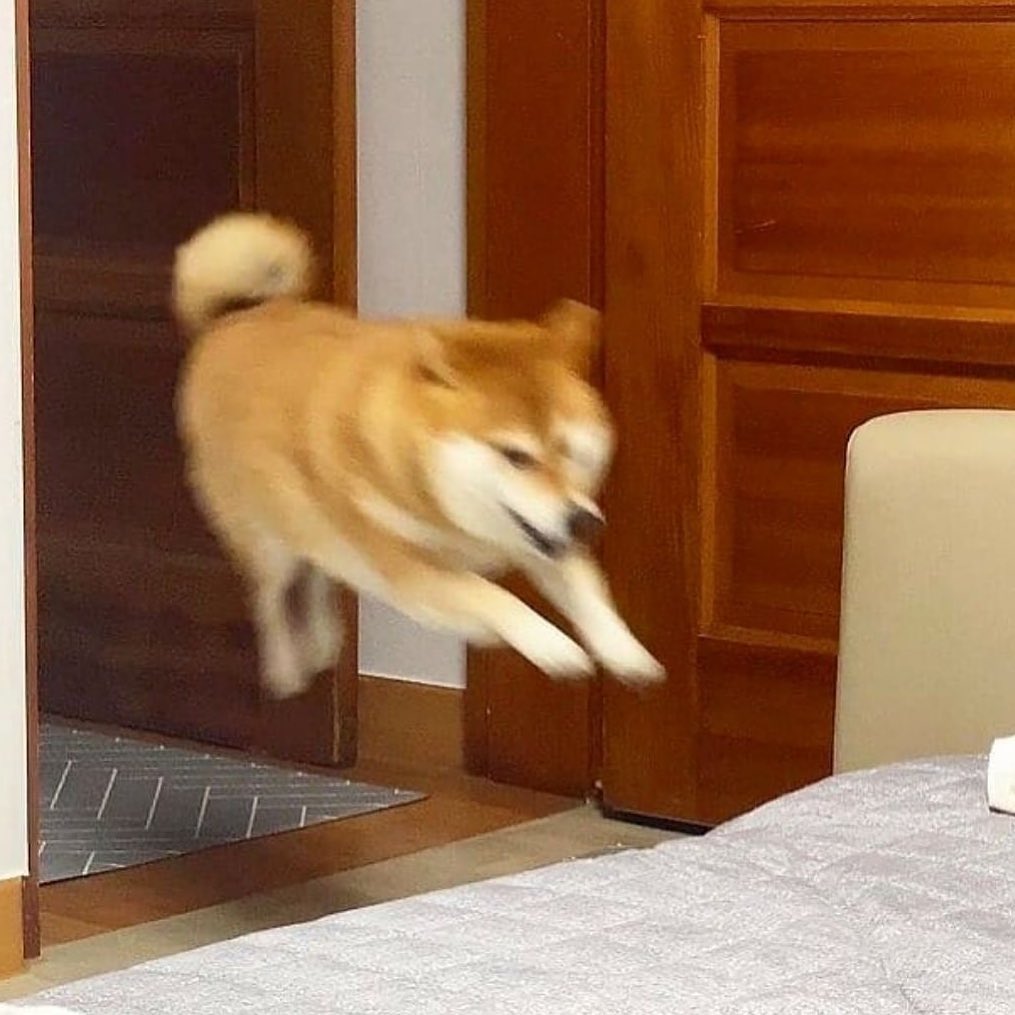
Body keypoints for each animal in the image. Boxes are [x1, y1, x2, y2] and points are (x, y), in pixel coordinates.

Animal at [173, 213, 664, 698]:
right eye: (516, 455)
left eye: (568, 448)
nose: (585, 523)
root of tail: (234, 319)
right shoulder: (412, 573)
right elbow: (493, 596)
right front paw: (552, 646)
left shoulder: (546, 542)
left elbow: (589, 594)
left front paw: (625, 652)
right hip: (265, 539)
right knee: (271, 595)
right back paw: (285, 667)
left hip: (311, 528)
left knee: (318, 573)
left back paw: (324, 639)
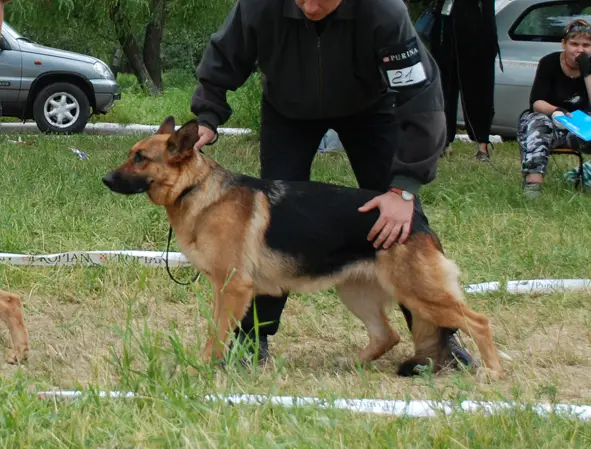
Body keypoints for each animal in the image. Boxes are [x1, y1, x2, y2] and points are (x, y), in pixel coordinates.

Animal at [103, 116, 504, 378]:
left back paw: (493, 372)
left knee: (479, 322)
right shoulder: (226, 289)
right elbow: (220, 330)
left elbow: (217, 332)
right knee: (387, 335)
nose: (104, 179)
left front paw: (200, 367)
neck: (196, 187)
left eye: (140, 158)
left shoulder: (233, 288)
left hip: (419, 292)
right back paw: (350, 365)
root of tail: (416, 218)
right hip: (356, 294)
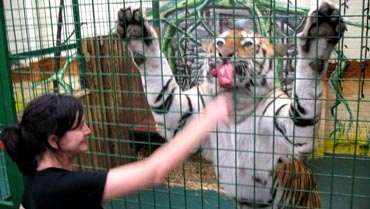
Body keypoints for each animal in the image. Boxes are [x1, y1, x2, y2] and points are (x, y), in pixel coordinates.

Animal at [117, 0, 346, 208]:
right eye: (219, 43)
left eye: (247, 44)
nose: (224, 55)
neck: (235, 103)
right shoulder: (178, 113)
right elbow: (159, 80)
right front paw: (137, 31)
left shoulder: (291, 132)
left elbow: (305, 93)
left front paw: (319, 37)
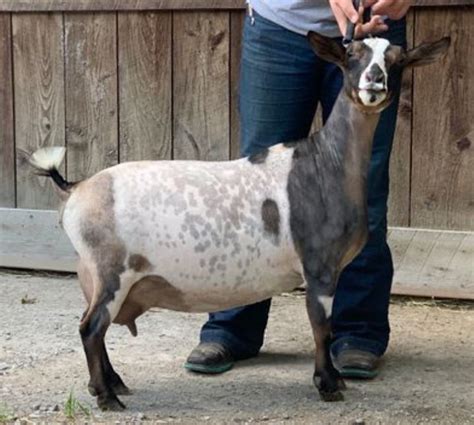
━━━
What you will do:
Using the listing above, show each line with the word "back" in it.

Task response:
right back paw: (285, 667)
left back paw: (324, 639)
left back paw: (493, 372)
right back paw: (350, 365)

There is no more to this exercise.